EnterpriseDB/repmgr

Is it possible that the old primary follow the new secondary?

Closed this issue · 5 comments

guif commented

Hi I need to change the roles between two nodes.

Circumstance:

2servers:

primary: psql01
standby: psql02

After psql01 stops, psql02 becomes the new primary. After a while, start psql01

On psql01:

[-bash-4.2$ repmgr -f /var/lib/pgsql/repmgr/repmgr.conf cluster show
 ID | Name         | Role    | Status               | Upstream | Location | Priority | Timeline | Connection string
----+--------------+---------+----------------------+----------+----------+----------+----------+---------------------------------------------
 1  | psql01       | primary | * running            |          | default  | 100      | 7        | host=psql01 user=repmgr dbname=repmgr
 2  | psql02       | standby | ! running as primary |          | default  | 100      | 8        | host=psql02 user=repmgr dbname=repmgr

WARNING: following issues were detected
  - node "postgresql02" (ID: 2) is registered as standby but running as primary](url)

On psql02:

repmgr -f /var/lib/pgsql/repmgr/repmgr.conf cluster show

	 ID | Name         | Role    | Status    | Upstream | Location | Priority | Timeline | Connection string
	----+--------------+---------+-----------+----------+----------+----------+----------+---------------------------------------------
	 1  | psql01       | primary | ! running |          | default  | 100      | 7        | host=psql01 user=repmgr dbname=repmgr
	 2  | psql02       | primary | * running |          | default  | 100      | 8        | host=psql02 user=repmgr dbname=repmgr

	WARNING: following issues were detected
	  - node "psql01" (ID: 1) is running but the repmgr node record is inactive

I try to put my old primary to standby with the following commands:

-bash-4.2$ repmgr -f /var/lib/pgsql/repmgr/repmgr.conf node service --action=stop --checkpoint
NOTICE: issuing CHECKPOINT
DETAIL: executing server command "sudo systemctl stop postgresql-11"
-bash-4.2$ repmgr -f /var/lib/pgsql/repmgr/repmgr.conf -d 'host=psql01 user=repmgr dbname=repmgr' node rejoin
ERROR: connection to database failed
DETAIL:
could not connect to server: Connection refused
        Is the server running on host "psql01" (172.16.11.171) and accepting
        TCP/IP connections on port 5432?

What's exaclty happen? If psql01 goes down how can I change the role to secondary?

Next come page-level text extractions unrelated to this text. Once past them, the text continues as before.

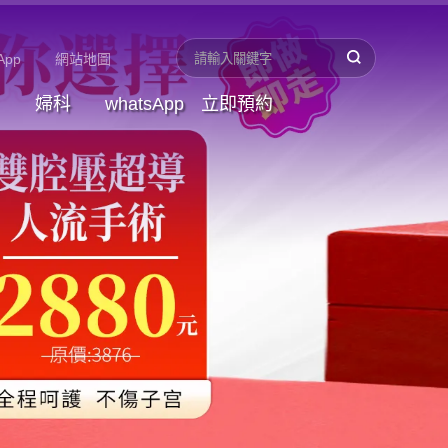
App
網站地圖
婦科
whatsApp
立即預約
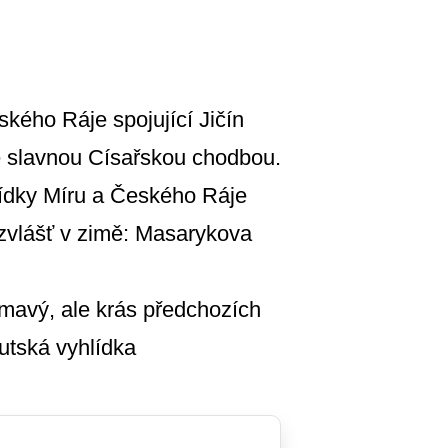
kého Ráje spojující Jičín
se slavnou Císařskou chodbou.
lídky Míru a Českého Ráje
 zvlášť v zimě: Masarykova
mavý, ale krás předchozích
utská vyhlídka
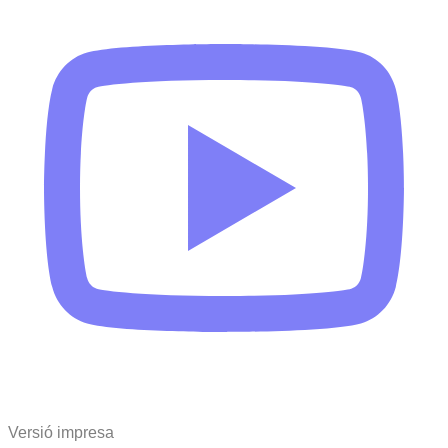
Versió impresa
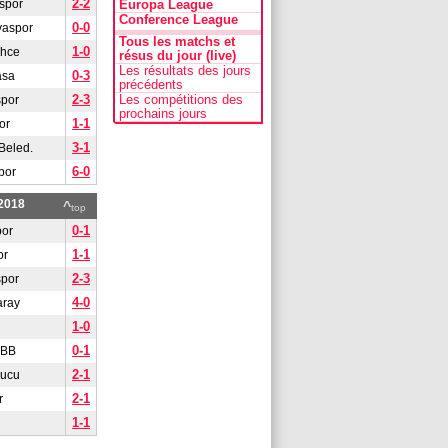
2-2
spor
Europa League
Conference League
0-0
yaspor
Tous les matchs et
1-0
ahce
résus du jour (live)
Les résultats des jours
0-3
asa
précédents
2-3
Les compétitions des
spor
prochains jours
1-1
or
3-1
Beled.
6-0
por
/2018
^
top
0-1
or
1-1
or
2-3
spor
4-0
aray
1-0
0-1
 BB
2-1
gucu
2-1
r
1-1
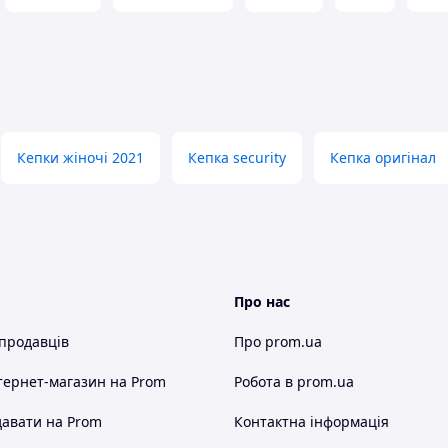
Кепки жіночі 2021
Кепка security
Кепка оригінал
Про нас
 продавців
Про prom.ua
тернет-магазин
на Prom
Робота в prom.ua
авати на Prom
Контактна інформація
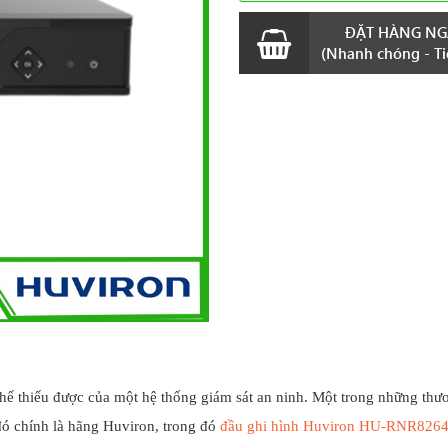
ĐẶT HÀNG NG
(Nhanh chóng - Tiệ
thể thiếu được của một hệ thống giám sát an ninh. Một trong những thư
ó chính là hãng Huviron, trong đó
đầu ghi hình Huviron HU-RNR826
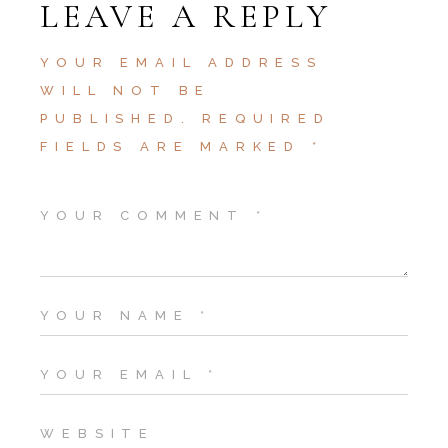
LEAVE A REPLY
YOUR EMAIL ADDRESS
WILL NOT BE
PUBLISHED.
REQUIRED
FIELDS ARE MARKED
*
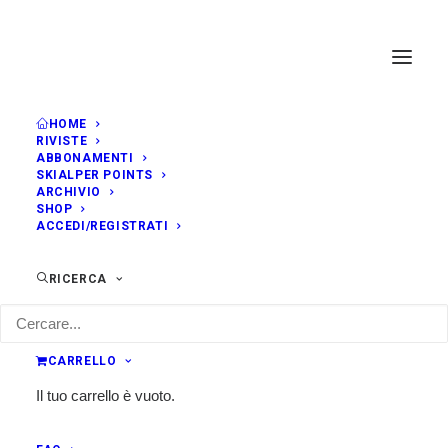
HOME
RIVISTE
ABBONAMENTI
SKIALPER POINTS
ARCHIVIO
SHOP
ACCEDI/REGISTRATI
RICERCA
CARRELLO
Il tuo carrello è vuoto.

After psql01 stops, psql02 becomes the new primary. After a while, start psql01

You now have a "split brain" situation, as both nodes were running as primary.

repmgr -f /var/lib/pgsql/repmgr/repmgr.conf -d 'host=psql01 user=repmgr dbname=repmgr' node rejoin

For repmgr node rejoin you need to provide the connection information of the current primary, i.e. psql02.

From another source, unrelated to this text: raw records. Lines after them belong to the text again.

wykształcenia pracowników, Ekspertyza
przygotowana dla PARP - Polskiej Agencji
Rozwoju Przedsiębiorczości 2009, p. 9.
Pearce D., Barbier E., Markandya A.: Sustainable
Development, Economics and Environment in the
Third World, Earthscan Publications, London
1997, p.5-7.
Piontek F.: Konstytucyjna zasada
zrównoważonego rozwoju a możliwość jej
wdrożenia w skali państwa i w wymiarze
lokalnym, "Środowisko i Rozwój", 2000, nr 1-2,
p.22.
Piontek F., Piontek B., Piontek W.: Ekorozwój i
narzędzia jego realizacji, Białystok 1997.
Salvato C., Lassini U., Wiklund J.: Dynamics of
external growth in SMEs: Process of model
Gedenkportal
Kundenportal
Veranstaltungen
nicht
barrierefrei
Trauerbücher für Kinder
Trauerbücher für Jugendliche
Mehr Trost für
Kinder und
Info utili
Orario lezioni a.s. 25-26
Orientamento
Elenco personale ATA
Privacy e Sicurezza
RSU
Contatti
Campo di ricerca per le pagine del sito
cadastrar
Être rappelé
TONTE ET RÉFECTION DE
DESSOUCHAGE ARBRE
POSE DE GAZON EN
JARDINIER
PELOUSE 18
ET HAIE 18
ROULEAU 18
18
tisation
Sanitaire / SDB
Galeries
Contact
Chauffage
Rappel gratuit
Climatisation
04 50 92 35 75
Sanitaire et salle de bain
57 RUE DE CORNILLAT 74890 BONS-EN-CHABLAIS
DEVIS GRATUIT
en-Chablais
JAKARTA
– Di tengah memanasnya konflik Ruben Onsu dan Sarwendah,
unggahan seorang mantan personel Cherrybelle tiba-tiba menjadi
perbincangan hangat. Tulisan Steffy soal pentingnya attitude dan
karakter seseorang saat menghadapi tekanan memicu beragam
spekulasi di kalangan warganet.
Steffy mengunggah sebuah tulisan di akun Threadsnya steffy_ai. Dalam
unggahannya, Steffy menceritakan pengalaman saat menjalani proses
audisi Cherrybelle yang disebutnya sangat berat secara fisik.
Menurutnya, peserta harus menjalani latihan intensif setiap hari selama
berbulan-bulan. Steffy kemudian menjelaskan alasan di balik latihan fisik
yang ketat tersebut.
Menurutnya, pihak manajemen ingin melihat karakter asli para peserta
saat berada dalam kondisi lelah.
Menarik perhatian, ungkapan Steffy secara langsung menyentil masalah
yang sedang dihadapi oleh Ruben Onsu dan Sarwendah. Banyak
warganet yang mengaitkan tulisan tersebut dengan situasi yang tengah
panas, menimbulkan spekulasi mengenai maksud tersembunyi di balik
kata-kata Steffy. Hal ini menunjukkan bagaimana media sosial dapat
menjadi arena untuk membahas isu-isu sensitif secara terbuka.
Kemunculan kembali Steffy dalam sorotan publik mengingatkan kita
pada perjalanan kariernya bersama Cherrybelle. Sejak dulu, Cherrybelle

At this point it's entirely possible that psql01 has diverged from psql02 and you might not be able to rejoin it as a standby of psql02. You may be able to use pg_rewind to resolve the situation but that's no guarantee; see the documentation for "repmgr node rejoin".

I need to change the roles between two nodes.

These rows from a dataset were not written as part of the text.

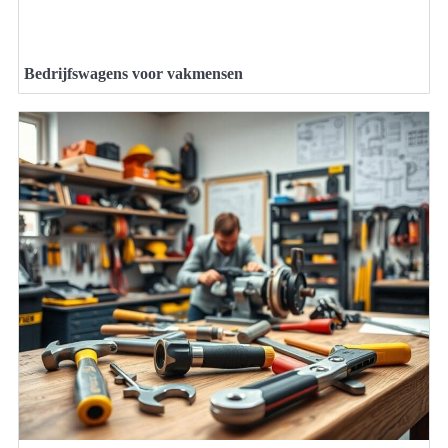
Bedrijfswagens voor vakmensen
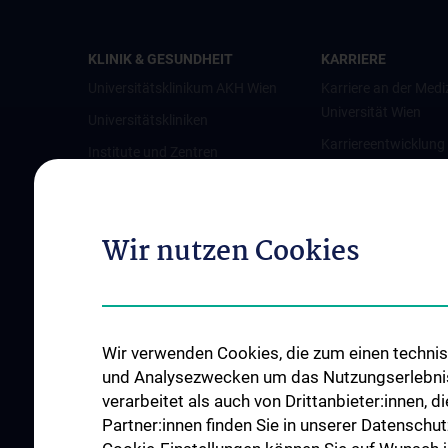
KLINIK & GESUNDHEIT
KARRIERE
Universitätsklinikum AKH Wien
Karriere an der Medi
Universität Wien
Universitätskliniken
Karriereentwicklung
Institute und Zentren
Wien
Ambulanzen & Services
Offene Stellen
Gesundheits-Services
Wir nutzen Cookies
Good health and well-being
Mediziner:innen kontra Rauchen
MedUni Wien-Tipp: Richtiges
Händewaschen
Wir verwenden Cookies, die zum einen technisc
#expertcheck
und Analysezwecken um das Nutzungserlebnis a
verarbeitet als auch von Drittanbieter:innen, d
Partner:innen finden Sie in unserer Datenschut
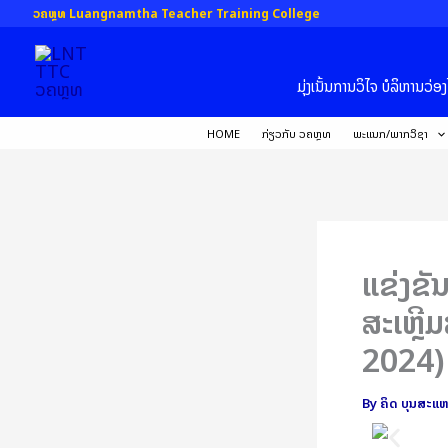
Skip
ວຄຫຼທ Luangnamtha Teacher Training College
to
content
ມຸ່ງເນັ້ນການວິໄຈ ບໍລິຫານ
HOME
ກ່ຽວກັບ ວຄຫຼທ
ພະແນກ/ພາກວິຊາ
ແຂ່ງຂັ
ສະເຫຼີ
2024)
By
ຄິດ ບຸນສະແ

Use the repmgr standby switchover command, which is designed for doing this; see also documentation section Performing a switchover with repmgr.

guif commented

in which node need to execute the rejoin command? If I execute on my previous master (psql01) I get the error as I mentioned "ERROR: connection to database failed"
Should I execute commands if both nodes are in primary?

You need to execute the command on the node which is to be rejoined as a standby (from your post I assume this is psql01). You need to provide the database connection information for the current primary (presumably psql02).

I'm trying to achieve the same thing and after running node rejoin on the old primary cluster show still produces running as primary even though it's registered as a standby. What's the correct way of fixing this?

EDIT: I think my situation occurred due to having conninfo host=host1 on both servers causing repmgr to lie about the actual status. If this was indeed the case it was due to user error.

If a node has the conninfo for another node in the cluster, repmgr isn't lying as such, more a case of "garbage in, garbage out". Unfortunately PostgreSQL itself doesn't provide a built-in robust way of identifying individual nodes which makes catching this kind of thing non-trivial.

Closing this issue, please feel free to open a new one if there are any further questions regarding the preceding post.